Not only has the idea become a geopolitical weapon (especially in the U.S.) over the last decade, but there appears to be little political consensus across the board. Let America be the perfect example of this when former President Donald Trump backed out of the Paris Climate Accords and then current President Joe Biden decided to jump back in. It is clear by this instance alone that some countries are far from stationed in one camp regarding the climate question. Furthermore, on the topic of governments, it seems safe to say that while many first world countries are aware of climate change, few have actually put it at the forefront of their policy. In fact, it would seem that more than ever oil and gas have become such precious resources that non-producing countries are now trying to hoard the substances instead of getting rid of them. Now, I don’t know about you, but it would seem to me that actions such as those are moving in the opposite direction of where these countries claim they would like to be headed. 
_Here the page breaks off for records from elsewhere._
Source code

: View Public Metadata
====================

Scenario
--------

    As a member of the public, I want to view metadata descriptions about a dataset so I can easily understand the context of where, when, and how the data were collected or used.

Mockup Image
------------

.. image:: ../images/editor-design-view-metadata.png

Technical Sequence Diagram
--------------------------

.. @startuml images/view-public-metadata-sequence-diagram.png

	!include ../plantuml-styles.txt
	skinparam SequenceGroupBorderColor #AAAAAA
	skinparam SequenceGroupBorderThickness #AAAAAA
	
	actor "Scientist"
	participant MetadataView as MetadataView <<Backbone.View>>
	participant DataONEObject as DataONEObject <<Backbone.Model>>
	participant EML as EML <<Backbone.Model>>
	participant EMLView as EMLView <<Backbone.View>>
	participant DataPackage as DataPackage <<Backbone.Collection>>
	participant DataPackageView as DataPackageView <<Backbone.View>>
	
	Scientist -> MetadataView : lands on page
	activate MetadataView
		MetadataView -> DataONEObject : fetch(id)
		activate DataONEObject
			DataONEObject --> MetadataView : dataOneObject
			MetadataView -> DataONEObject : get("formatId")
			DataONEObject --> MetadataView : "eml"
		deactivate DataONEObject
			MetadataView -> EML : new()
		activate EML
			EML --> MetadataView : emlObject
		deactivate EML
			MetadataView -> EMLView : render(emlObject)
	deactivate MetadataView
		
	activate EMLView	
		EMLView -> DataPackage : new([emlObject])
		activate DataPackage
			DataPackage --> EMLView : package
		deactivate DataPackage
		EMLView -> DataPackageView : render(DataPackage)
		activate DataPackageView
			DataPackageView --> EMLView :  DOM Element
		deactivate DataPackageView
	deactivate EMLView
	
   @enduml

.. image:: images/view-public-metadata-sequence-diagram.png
And this trend doesn’t just track for larger countries either, but smaller municipalities as well. Many cities across the globe assert that they are “climate conscious,” but actively support projects that build energy inefficient infrastructure. Take Portland, Oregon for example: City officials claim that 50% of its workforce bikes to their jobs, but this isn’t exactly true. A more accurate number, according to a state census, is around 5.3%. Declines in the number of bikers and walkers such as Portland has less to do with technology and codes, and more to do with politics, but for many cities, it is just a lack of resources. Writing newer and more energy efficient codes is nice and all, writes Ben Evans of, but it doesn’t exactly work out when states don’t hire new employees to enforce the codes. “Developing, implementing, and enforcing new codes takes time and staff that many states and local governments don’t have.” However, it isn’t as if states are actually trying to improve upon issues such as these. For the large majority of metropolises at home and abroad, the sad truth is that there are just more pressing matters than energy codes. 

All of that being said, I would wager oil and gas is here to stay for the foreseeable future. I will admit that it isn’t the kind of future any of us want to see, but as I mentioned in a previous article, governance tends to look a lot less like it does in the movies and a lot more like compromise, compromise, and compromise again until it’s too late. Although, I would be remiss if I didn’t say that on a more positive note, nothing is impossible. There could still be a world in which, for lack of a better phrase, we get our sh*t together. 

Nonetheless, as mentioned in this article several times, the oil and gas industry doesn’t seem to be going anywhere right now. But, that doesn’t mean we have to be resigned to “begrudging acceptance” when it comes to their current practices and procedures. A part of what makes being a person in this time and this society and in this generation so great is our ability to communicate like never before. Want my advice? Tell those oil executives how you feel and what’s more, give them your solutions! We are the future of this species and of this planet, but with great power also comes great responsibility. It is our job to ensure that we have a future here and the way we do our part is by communicating with those who currently control the reigns. We can fix this, friends, with one lesson at a time. Class dismissed.